Leslie Peralta, “The Adrar (Car Problems, Colds & More of Ahmed’s Crap), SoledadNotes From My Travels

The Terjit oasis is the stuff of fairy tales. It’s nestled in a narrow canyon just above the village and instantly instills a sense of peace and calm for all those that enter. The area surrounding the canyon has all the ingredients of a surrealist painting. For me, it was the contrast of semi-florescent orange desert sand with the blue hue of the sky and the deep earth tones of the canyon walls that gave the region its magical aura. It is a superb place to lose one's self in thought. Actually, it's a great place to just lose one's self entirely. I did. Then I found myself. It took a while, but there I was. Phew.

After our afternoon frolic, Leslie and I decided we wanted to stay in the tented auberge inside the oasis. You'd be an asshole not to. Shouldn't be a problem, right? Wrong. Ahmed no likey. Upon proposing this, he mentioned another oasis a short ten kilometers away that was the “same” (i.e. not remotely similar) but upon reiterating our desire retorted something like “as you wish.”

He then explained how sleeping in the oasis “would be very dangerous” for him. Why? Malaria (insert dramatic gasp accompanied by ominous piano score). Now, at first, we were concerned as we knew there would be many mosquitoes. We reconsidered. Upon inquiring once again (this time with an employee nearby), we discovered malaria was pretty much nonexistent in that area. Ahmed was forced to relent when rebuffed by the auberge staff. He wasn’t a big fan of relenting. Then he said something about the place not being secure because anyone could enter from the canyon. A valid point but brought forth at a suspicious juncture in the conversation. We decided to stay. He said he’d have to sleep at an auberge in the village because the buzzing of mosquitoes would prevent him from sleeping. Why all the subterfuge? He wanted us to stay at the auberge of a friend in a nearby village. Fucker.

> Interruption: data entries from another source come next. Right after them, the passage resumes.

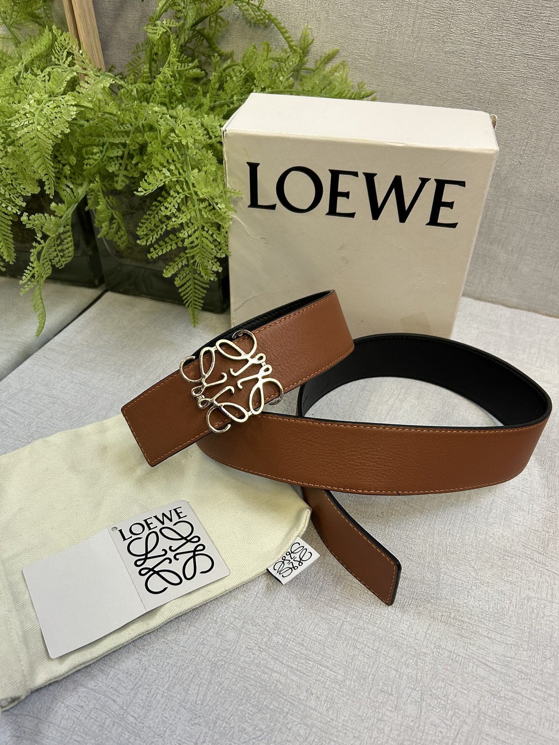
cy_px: 385
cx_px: 279
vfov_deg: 65.3
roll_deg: -2.4
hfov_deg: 51.4
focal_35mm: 27
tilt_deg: -39.4
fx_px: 581
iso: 100
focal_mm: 5.7
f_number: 1.5
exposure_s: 1/100
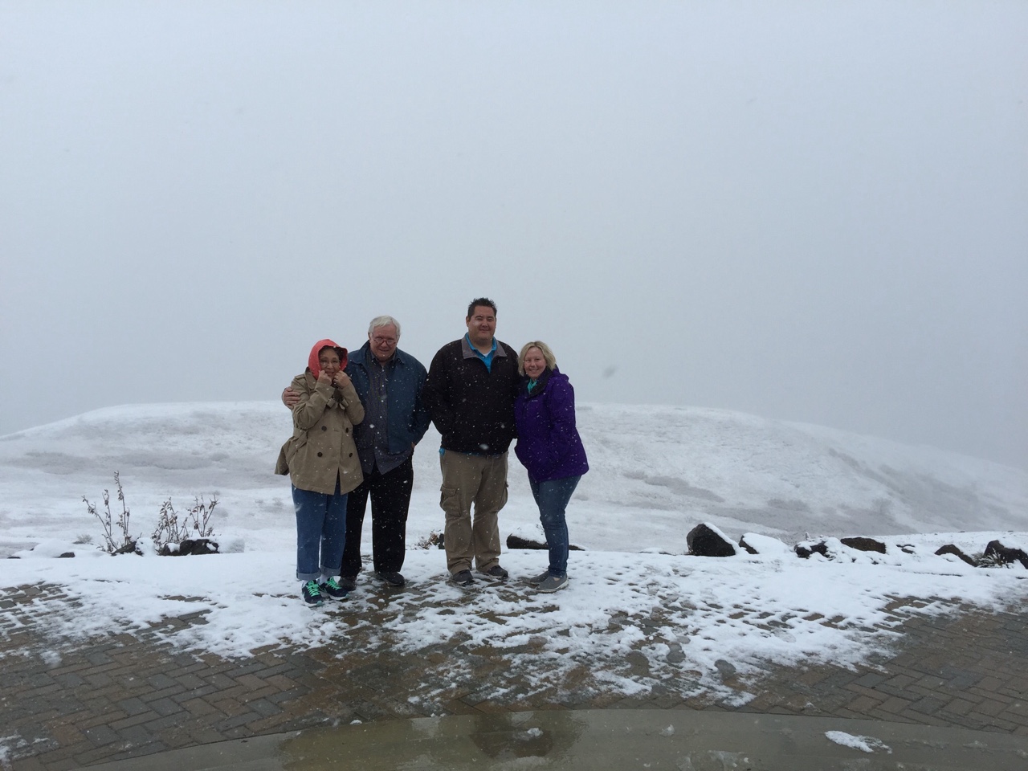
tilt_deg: -2.7
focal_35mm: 29
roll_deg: -0.7
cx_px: 514
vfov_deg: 48.2
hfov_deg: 61.7
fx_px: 861
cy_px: 386
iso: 32
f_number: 2.2
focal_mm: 4.15
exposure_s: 1/1163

We ate dinner and then retired to our tent. (Bats forced us to relocate once). Shortly thereafter, everyone disappeared... like Moorish ninjas. Ahmed and all the employees slept elsewhere. By then, a ghostly wind had invaded the oasis, filling our ears with a myriad of haunting sounds, all resembling someone skulking in the area outside our tent. (The swaying of palm leaves in the breeze can be particularly spooky—a light scraping sound). It was a less-than-stellar night's repose. The play of light on the tent combined with the aforementioned array of audio stimuli left me waiting for Binney (as in Osama) and the Gang to make an appearance. I could almost see the outline of a man holding an AK-47. I didn’t shit myself, but I thought about it.